On Metal Moon, the first album from San Francisco-based Dirty Ghosts, there are moments of both supreme clarity and total cloudiness. The cover art is similarly black and white, though it also features two gray-blue strips on adjacent TVs. If the third color stands outs for a reason, maybe it speaks to frontwoman Allyson Baker’s flatly cool emotionalism, as well as the band’s clean—not formulaic—execution of dirty music, both major aspects of the Ghosts’ unique debut LP.
Outside of their name, let’s understand ‘dirty’ as the mix of elements that make up the band’s sound (pre-distillation), because there are a lot. In an interview with the San Francisco Bay Guardian, Baker—former guitarist for Parchman Farm and Toronto punk outfit Teen Crud Combo—said of New Age, the 1980 single by experimental duo Chrome, “It’s perfect.” But Dirty Ghosts contain more than harsh riffs and electronic feedback; there is groove (“Shout It In”), grit (“Katana Rock”), style and, above all, a singularity that somehow draws from every orbiting influence at equal measure.

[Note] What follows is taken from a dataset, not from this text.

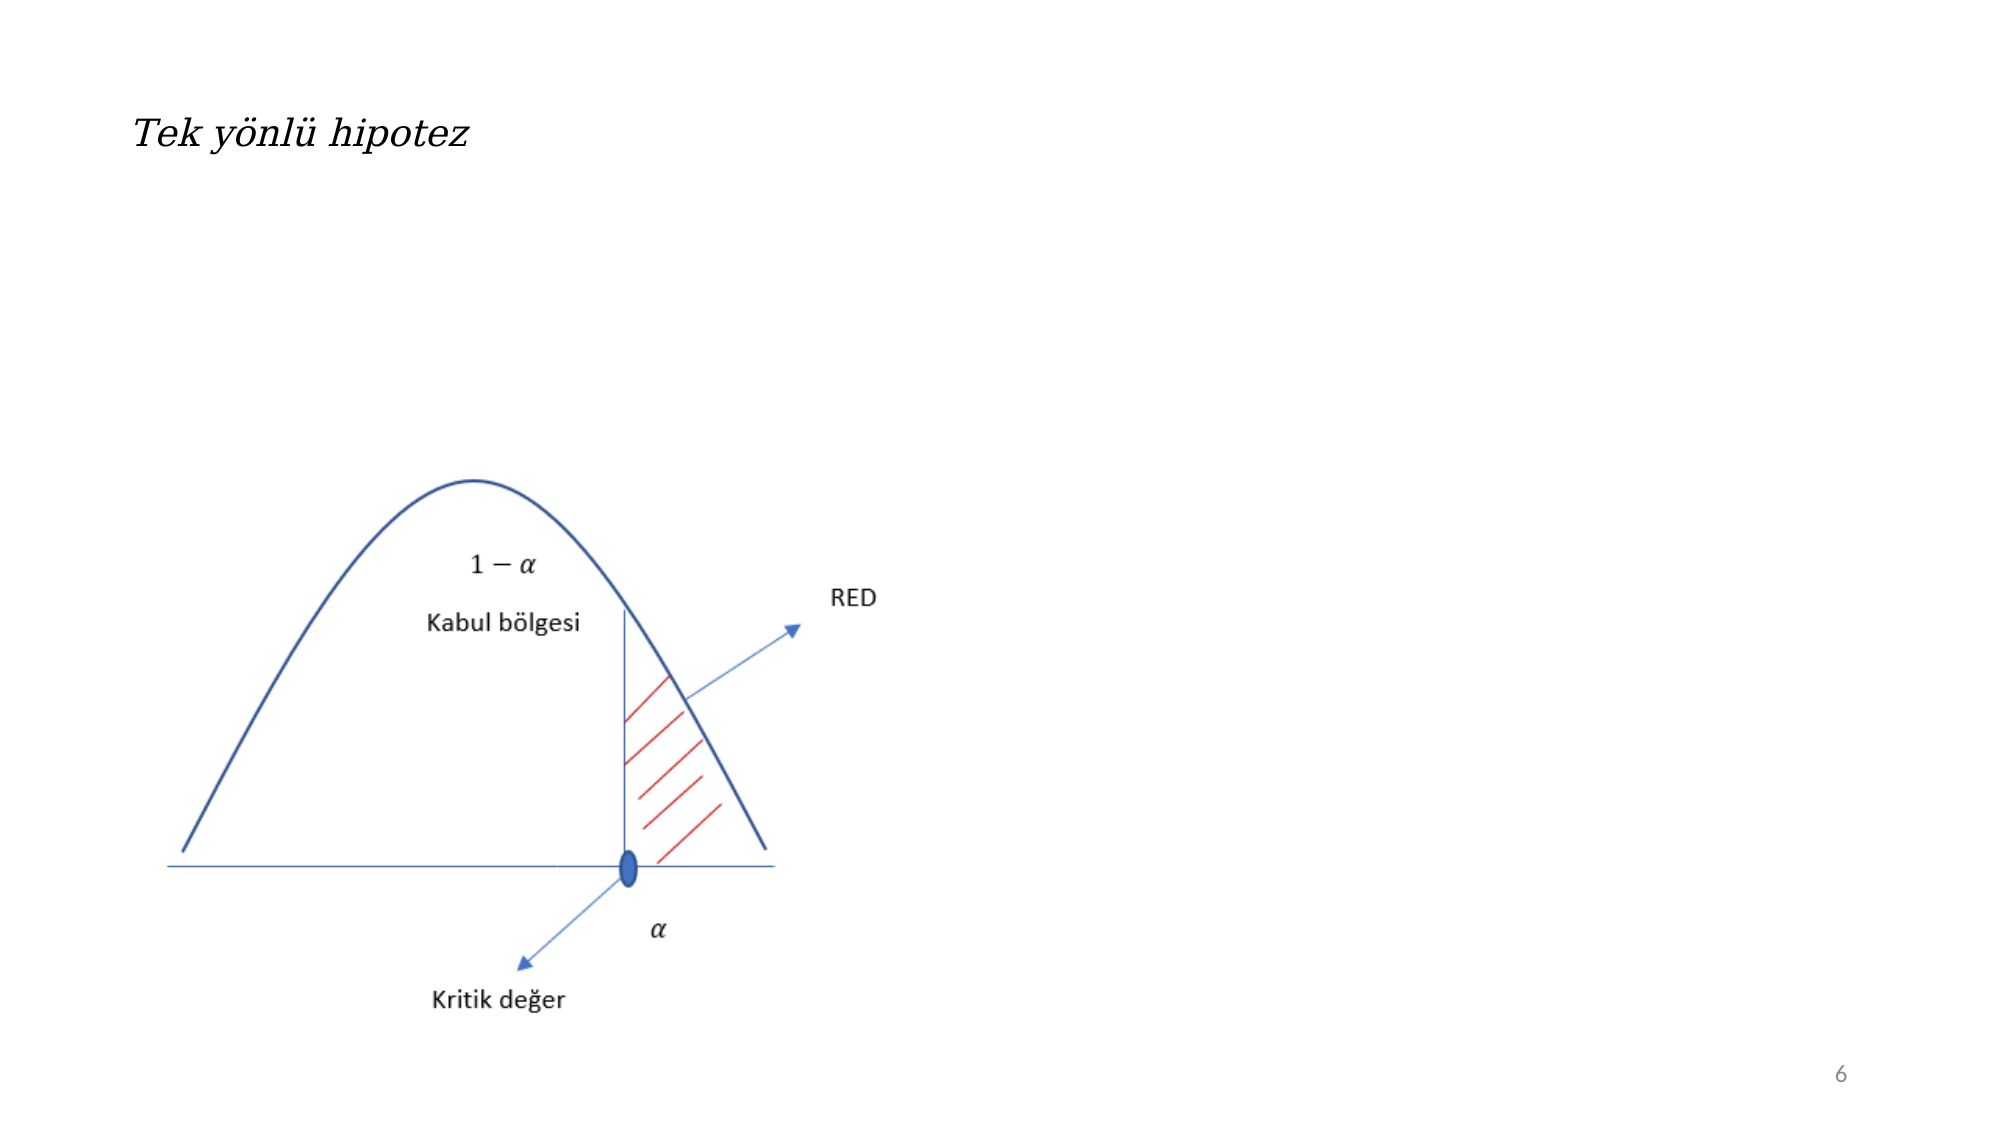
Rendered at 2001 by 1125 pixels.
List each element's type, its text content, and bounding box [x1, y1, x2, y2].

Bass is provided by Carson Binks, another ex-Parchman Farm member, who worked on a couple of tracks for Aesop Rock’s 2007 album, None Shall Pass. Interestingly, Baker married Rock in ’05, and the rapper/producer heads the programming work on Moon. For a band that sounds like no other, his contribution is welcomed and doesn’t tip the music’s focus in any one direction. However, the only song where Rock’s drums are instantly recognizable is the album highlight, “Steamboat to Concord.” On it, Baker sings over a stop-and-go break, her voice draped in warm reverb, evoking some sort of late ’90s, pre-Napster r&b.
The majority of Moon‘s 10 tracks are worth noting, but at 38 minutes, you should really listen for yourself. In such a short time, the greatest thing about the variety shown across the album is that it maintains a central mystery about it. There’s one pulse going through all the songs, but good luck figuring out what it could be; you can feel it, but it might prove difficult to articulate it as clearly. It’s almost like there is a defensiveness that underpins Baker’s otherwise compelling attitude, as if she’s telling you “come in” and “get away” at the same time.
Still, despite (and because of) its whirlpool of originality, this album manages broad appeal for those looking for it. There’s chugging ’70s psych rock, punk-funk (“Surround the Controls”), inviting rhythms and an irresistibly catchy chant on Moon‘s opener and fierce lead single, “Ropes That Way.” Here, Dirty Ghosts successfully channel the world that existed before it, resulting in music that will apply itself to you whether you’re dancing or ducking for cover. Metal Moon could be the soundtrack to an hour from now.